A monitoring alert indicates a critical Windows service has stopped.

  1. manage_alerts — The AI identifies the service-down alert and the affected device.
  2. get_device_details — The AI checks the device’s current state, recent event logs, and service history.
  3. manage_services — The AI restarts the stopped service. (Tier 2 for non-critical services, Tier 3 for critical services.)
  4. manage_alerts — The AI resolves the original alert after confirming the service is running.

For non-critical services, this entire workflow can auto-execute without human intervention. The technician sees a resolved alert with full documentation of what happened and what was done.

Fleet Health Check

Weekly executive summary for a managed client.
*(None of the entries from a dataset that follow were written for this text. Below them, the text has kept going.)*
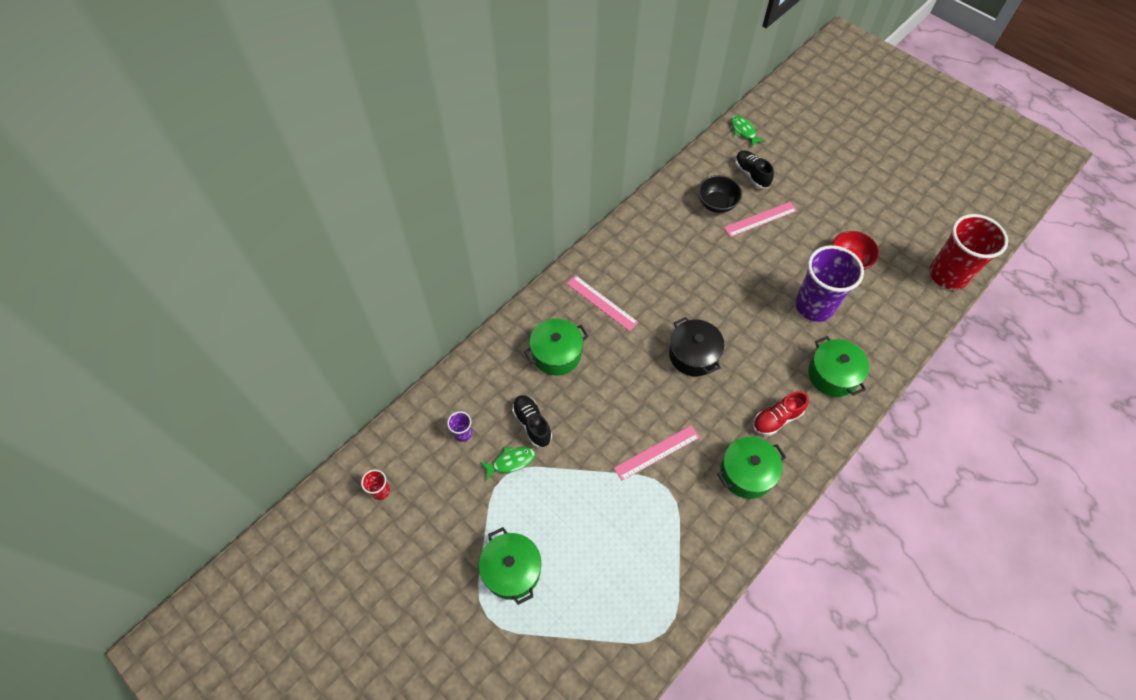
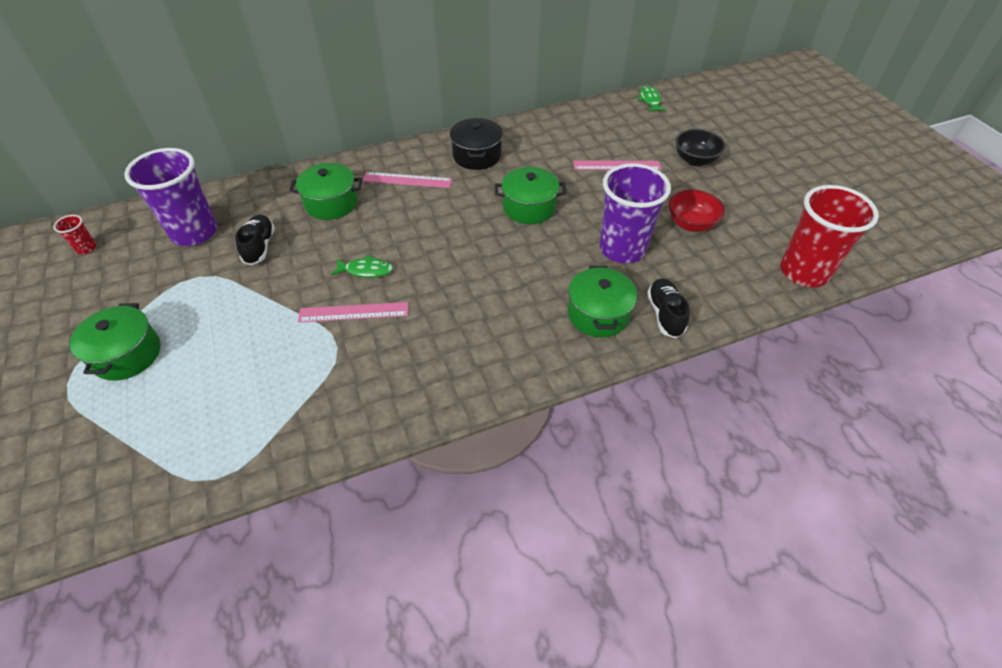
camera: 25 degrees right, 10 degrees down
purple cup [447,411,472,442] -> purple cup [124,148,217,246], size x2.42
green fish [480,447,535,481] -> green fish moved to [331,255,393,278]
pink ruler [567,275,638,331] -> pink ruler turned 60 degrees counterclockwise [362,172,452,188]
black pot [669,317,725,376] -> black pot moved to [450,118,503,170]
black bowl [698,175,742,213] -> black bowl moved to [675,129,726,166]
green pot [717,437,786,499] -> green pot moved to [495,167,566,224]
black shoe [735,150,774,189] -> black shoe moved to [647,279,690,338]
red shoe [753,391,809,436] -> none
  1. list_devices — The AI queries fleet state: total devices, online/offline counts, OS distribution.
  2. get_patch_status — Patch compliance across the fleet.
  3. manage_alerts — Alert summary for the reporting period: total alerts, severity breakdown, mean time to resolution.
  4. generate_report — The AI generates an executive summary combining device health, patch compliance, and alert metrics.

This replaces the weekly report that someone on the team spends an hour assembling from three different screens in the RMM dashboard.


API Key Scopes and Tool Access

Not every API key unlocks every tool. Breeze uses scoped API keys to control which tiers of MCP tools a given integration can access.

ScopeUnlocksUse Case
ai:readTier 1 onlyMonitoring dashboards, read-only queries, compliance checks
ai:writeTier 1 + Tier 2Alert management, report generation, group management
ai:executeTier 1 + Tier 2 + Tier 3Full operational access — patching, scripting, service management

Scope selection follows the principle of least privilege. A dashboard integration that only displays fleet status needs ai:read. A technician’s Claude Desktop connection that handles alert triage and reporting needs ai:write. Full operational access with ai:execute should be limited to senior technicians or specific automation accounts.

Each scope stacks on the previous one — ai:execute includes everything in ai:write, which includes everything in ai:read. There is no way to grant Tier 3 access without also granting Tier 1 and 2. This prevents configurations where an integration can deploy patches but cannot read device status, which would be incoherent.


Where to Go From Here

This tool catalog is the same whether you connect through the Breeze web UI, Claude Desktop, Cursor, or any MCP-compatible client. The tools, the risk tiers, the scope restrictions, and the validation logic are all server-side. Your choice of client determines the interface, not the capabilities.

If you want to set up the connection: How to use your RMM from Claude Desktop or Cursor walks through the configuration step by step.

If you want to understand the MCP server architecture: the MCP Server feature page covers how Breeze implements the protocol, including authentication, tool registration, and streaming.

If you are self-hosting and want to configure the AI layer: Configuring Breeze AI: The Self-Hoster’s Guide covers model selection, context windows, and behavior tuning.

These 17 tools represent what Breeze can do today. The tool catalog will grow as the platform adds capabilities, and every new tool will follow the same pattern: defined schema, validated execution, risk-tiered access. The protocol is stable. The surface area expands.